Protagonist ist Hauptmann a.D. Heinrich Ilgen, der nach seinem Dienst im Ersten Weltkrieg in Westpreußen in Freikorpsreihen gekämpft hat, anschließend unter Ehrhardt auf Berlin marschiert und nach seiner Zeit unter Russenfahne gegen die Polen im Weimarer Berlin ankommt und auf der Suche nach Unbekanntem ist. Ilgen ist ein cholerischer Draufgänger, leidenschaftlicher Sturkopf, literarisch und sprachlich Gebildeter, geprüfter Besserwisser, inbrünstiger Polenhasser und abenteuerlustiger Weiberheld – ein Lebemann wie er im Buche steht. In Berlin wird er im Ostverband für eine Bürotätigkeit zur Informationsbeschaffung zur Lage der Deutschen auf polnischem Staatsgebiet eingestellt und erhält dadurch Zugang zu einer Wirtschafts- und Nachrichtenorganisation, die sich aus Mitgliedern eines exklusiven Klubs zusammensetzt. Zwischendurch reist er kurzzeitig nach Oberschlesien, um die Polen vom Annaberg zu verjagen und wird sich bewußt, daß die Schreibtischarbeit nichts für ihn ist. Es zieht ihn nach Ostpreußen, wo er sich am Aufbau des industriellen Teils der Schwarzen Reichswehr beteiligt und schnell in einem recht undurchschaubaren Durcheinander von wirtschaftlichen und geheimdienstlichen Interessen verschluckt wird, dem er zu entfliehen gedenkt. In München lernt er Larissa Werner, eine Mitarbeiterin des russischen Geheimdienstes kennen, in die er sich Hals über Kopf verliebt und für sie um die halbe Welt reisen wird. Seine Reise führt ihn, zusammen mit seinem bolschewistischen Kameraden Iwan Botkin, von Königsberg für einen Geheimauftrag in russischem Dienst nach Moskau. Dort erhält er die Aufgabe, als Oberbefehlshaber einer Armee in Turkestan einen Aufstand niederzuschlagen, um unter dem Deckmantel der sozialistischen Idee den Kampf um die Ölfelder Bakus zu gewinnen.
»Ich habe meine Heimat wirklich geliebt … liebe sie noch … habe ihr gedient und diene ihr hier […]«
Die Kunstfigur des Hauptmann Ilgen ist eine Zusammensetzung aus Erlebnissen des Autors und realen oder fiktiven Handlungen aus seinem Umfeld oder dem allgemeinen Weltgeschehen, die sowohl in »Larissa« als auch in »Laternenpfähle warten« zu den Geschichten des Protagonisten zusammenfließen.

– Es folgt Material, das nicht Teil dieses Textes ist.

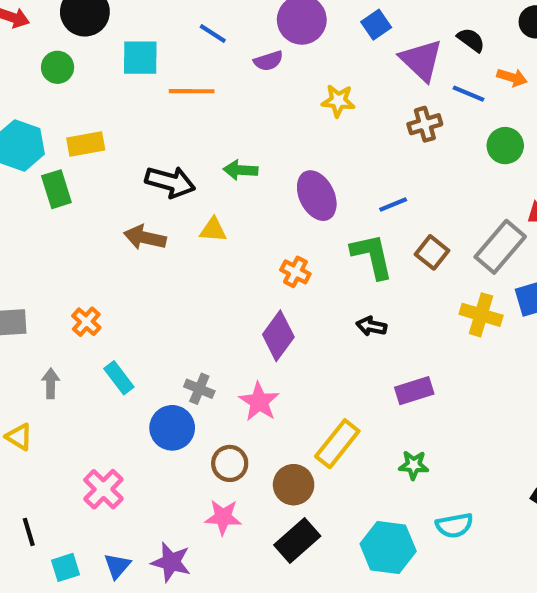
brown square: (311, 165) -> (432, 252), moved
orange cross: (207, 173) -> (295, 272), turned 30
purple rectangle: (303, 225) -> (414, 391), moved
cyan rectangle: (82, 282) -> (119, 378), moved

Ilgen ist, wenngleich er für das sowjetische Rußland in den Krieg zieht, mitnichten Kommunist, sondern betrachtet den Kommunismus als berechtigten russischen Imperialismus und findet mehr an gewissen Methoden als an den Inhalten Gefallen. Seinen Auftrag als Oberbefehlshaber erfüllt er nicht als politischer oder weltanschaulicher Bekehrer; er ist durch und durch Soldat und nimmt die Rolle des Anführers einer wilden Räuberbande ein. Ebenso wie Ilgen war Gilbert als Soldat im Ersten Weltkrieg tätig und in verschiedene Kampfhandlungen als Freikorpskämpfer involviert und führte zudem laut Ernst Jünger mehrere Divisionen unter russischer Fahne an – möglicherweise wurde aber auch Jünger durch das Verschmelzen von Realität und Fiktion getäuscht.
»Laternenpfähle warten« wurde in der Originalausgabe als »ein Buch voll Unruh« bezeichnet und die Beschreibung trifft genau so gut auf »Larissa« zu. Nicht nur werden von Gilbert zahlreiche Orts- und Handlungswechsel vorgenommen, sondern auch die Zeitform ändert sich im Laufe des Buches. Die Unruhe und Dynamik des Romanes überträgt sich auch auf den Leser, der nach zwanzig Seiten bereits vergessen hat, was gerade geschehen war – nicht etwa weil das Buch zu kurzweilig verfaßt ist, sondern weil die bisweilen gar chaotischen Handlungen und Dialoge die Aufmerksamkeit stark beanspruchen, um nicht im Strudel der Geschehnisse unterzutauchen. Hauptmann Ilgen zitiert gerne auf Englisch oder Französisch, und viele Wörter auf Russisch oder Ortsnamen und Begriffe aus dem turkestanischen Raum sind sicherlich nicht nur mir unbekannt – vereinzelt wären also Fuß- oder Endnoten wünschenswert gewesen. Anderseits trägt gerade das Fehlen dieser vielleicht zusätzlich zu der Unruhe des Buches bei und trifft den Charakter des Inhaltes.
»Larissa« ist kein Buch, durch das man sich quälen muß. Es ist ein Buch, das man erleben möchte. Am liebsten mit Zigarre im Mundwinkel und Gewehr in der Rechten, während man im Galopp durch die usbekische Wüste reitet, Landsknechtslieder singend, und Staubkörner in die Augen wehen, aber man durchweg, ununterbrochen Deutschland im Blick hat. Umso mehr freue ich mich auf den abschließenden Teil der Trilogie und spreche meine absolute Leseempfehlung für Hubert Ernst Gilberts »Larissa« aus.